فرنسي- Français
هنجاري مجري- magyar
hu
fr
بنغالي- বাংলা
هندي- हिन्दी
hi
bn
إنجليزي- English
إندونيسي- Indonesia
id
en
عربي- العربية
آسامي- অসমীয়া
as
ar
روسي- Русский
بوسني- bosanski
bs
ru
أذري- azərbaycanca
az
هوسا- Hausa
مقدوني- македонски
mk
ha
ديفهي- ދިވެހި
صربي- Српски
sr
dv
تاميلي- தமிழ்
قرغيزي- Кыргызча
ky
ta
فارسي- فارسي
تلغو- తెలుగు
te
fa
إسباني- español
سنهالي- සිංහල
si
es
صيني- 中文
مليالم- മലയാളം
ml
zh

═══

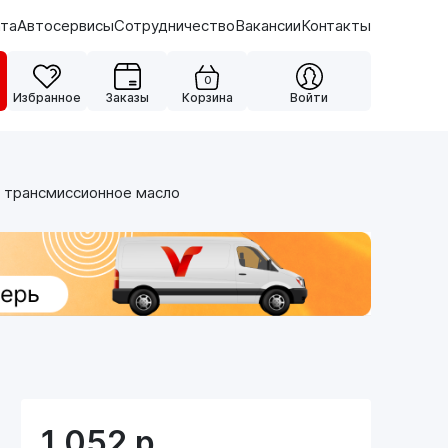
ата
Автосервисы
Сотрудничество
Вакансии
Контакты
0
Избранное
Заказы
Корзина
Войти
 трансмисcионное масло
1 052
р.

═══

## Work item:
In the items, switch "English" to "Anglais" from the line with "فرنسي- Français" through the line with "قرغيزي- Кыргызча", and give those lines again with nothing else changed.

## Response area:
فرنسي- Français
هنجاري مجري- magyar
hu
fr
بنغالي- বাংলা
هندي- हिन्दी
hi
bn
إنجليزي- Anglais
إندونيسي- Indonesia
id
en
عربي- العربية
آسامي- অসমীয়া
as
ar
روسي- Русский
بوسني- bosanski
bs
ru
أذري- azərbaycanca
az
هوسا- Hausa
مقدوني- македонски
mk
ha
ديفهي- ދިވެހި
صربي- Српски
sr
dv
تاميلي- தமிழ்
قرغيزي- Кыргызча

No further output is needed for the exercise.